Wednesday, August 6, 2008

Those clandestine tapes

At the annual winter bash put on by well-connected Wellington PR firm Saunders Unsworth at the Backbencher pub last night, jovial National Party frontbencher Gerry Brownlee mischievously made the point of asking, before he joined in any conversation, whether any of those present had a concealed tape recorder.

Everyone got the joke, of course; there could be no more politically savvy gathering than this. But levity aside, the clandestine recording of National deputy leader Bill English and senior MP Lockwood Smith making what, in retrospect, were injudicious comments at a cocktail party during the party conference last weekend has serious implications.

For a start, the tapes are embarrassing to National because they enable Labour to push the damaging line that behind John Key’s anodyne, don’t-frighten-the-horses policy statements lies a more extreme secret agenda that will unfold only if and when National wins office.

The media have certainly pounced on them, as you’d expect. The tapes were initially leaked to TV3, which to my knowledge has said nothing about who recorded them or how they came into TV3’s hands. Suspicion automatically falls on Labour infiltrators posing as National conference delegates, though I’ve also heard the intriguing (but I think highly improbable) suggestion that ACT provocateurs may have been responsible.

Whatever, it suggests that this is going to be a dirty, desperate campaign. If Labour people are responsible for the clandestine tapes, any political advantage obtained by embarrassing National has to be weighed against possible public distaste at the underhand tactics.

The media’s role – and particularly that of TV3 – also demands scrutiny. Coverage of the controversy so far has conveniently sidestepped the ethical murkiness of obtaining stories by a process that looks perilously close to entrapment. Media law expert Steven Price has pointed out that it’s a crime to tape a conversation between other people if the circumstances indicate that one of those taking part wants it to be private. Steven also suggests TV3 may have broken the law if it were party to an illegal interception. But even if it falls short of lawbreaking, TV3's use of the tapes raises important questions about journalistic ethics.

On the one hand, a strong argument can be made that there is a compelling public interest in what a National government might do and that the public deserves to know if the party isn’t being honest about its plans. But surreptitiously taping people at a party smacks of the tactics used by the deplorable British tabloids, and most senior journalists I know would probably feel uncomfortable about it. I suppose it’s a line call.

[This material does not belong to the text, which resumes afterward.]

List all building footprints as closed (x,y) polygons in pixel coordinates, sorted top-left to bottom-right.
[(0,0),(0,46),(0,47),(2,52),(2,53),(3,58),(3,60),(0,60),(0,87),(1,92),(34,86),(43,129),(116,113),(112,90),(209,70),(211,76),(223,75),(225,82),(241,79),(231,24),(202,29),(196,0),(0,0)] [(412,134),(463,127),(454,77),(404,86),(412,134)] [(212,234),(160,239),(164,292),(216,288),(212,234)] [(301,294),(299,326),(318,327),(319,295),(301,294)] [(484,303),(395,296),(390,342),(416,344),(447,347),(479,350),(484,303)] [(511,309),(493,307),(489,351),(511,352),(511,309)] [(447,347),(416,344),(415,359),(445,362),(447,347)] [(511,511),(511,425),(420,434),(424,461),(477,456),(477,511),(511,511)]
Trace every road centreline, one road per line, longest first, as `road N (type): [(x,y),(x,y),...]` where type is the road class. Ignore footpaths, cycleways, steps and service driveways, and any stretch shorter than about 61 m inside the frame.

Here’s another important consideration: how much weight should you attach to off-the-cuff statements made in response to leading questions at a noisy cocktail party? The media may be reading more into them than is justified.

I would take the same view if the tables were turned and it was Labour MPs who had unwittingly put their foot in it. If you look at the transcripts, they are less incriminating than Labour wants people to think. In any case, how many of us would want to be held accountable for something we’d blurted out after a couple of glasses of wine at social occasion? I certainly wouldn’t.


Truth Seeker said...

Technical note: The recordings could have been made on any decent cellphone in a shirt pocket using the voice-record function.

As for the substance, the comments from the two senior National MPs indicate a party with clear preferences for actions they frankly acknowledge the public would not support support.

The issue for me as a voter is that these preferences do not feature prominently - if at all - in the party's official public policy statements.

Moreover, that is clearly deliberate - as both MPs implicitly acknowledge.

I'm much more concerned that we know the truth about any party's policy than about who recorded the secret truth and how.

As Rodney Hide says, National would have nothing to fear if it said the same in private as it does in public. But that isn't the case.

Which is worse? The deception or exposing the deception by deception?

Another argument might be that someone who wants to Lead the National Party is trying to see John Key loses. If he wins, they may not need a new leader for some time.

mawm said...

Of coure it is scandelous that people are recorded without their knowledge just as it is when people use their mobile/cameras to surruptitously photograph up the skirts of women or while they are busy on the toilet. It is a violation. Nothing more or and nothing less - and those who choose to profit from it, whether it be TV3 or Labour, are party to it by association and should be harshly condemned for it.

As for National having a hidden agenda, this is very much a Labour Party beat up, and they, Labour, cannot for one moment claim innocence here. Just one example - did they ever campaign on the promise to spend well over a billion dollars on buying back Rail? Not that I can recall and I feel that they have abused me by taking my tax and wasting, yes wasting, it on the buy back without a mandate from us.

It is time that politicians were reminded that they are chosen by us to represent us and our wishes - and that they are paid handsomly to do so. They are NOT our masters and must be held accountable for their actions.

Their behaviour, especially in our parliament, leaves much to be desired - slander and innuendo, comments fom the gutter, lies, and dodging answering questions. And these are the people who would be our leaders! These are the people who write the laws which we must adhere to - whilst all along they are breaking or 'bending' these self-same laws.

PooChute said...

Where, exactly, has Steven Price commented on this matter? I was interested in what he has to say but have not come across his statements on his website. Could you direct me please?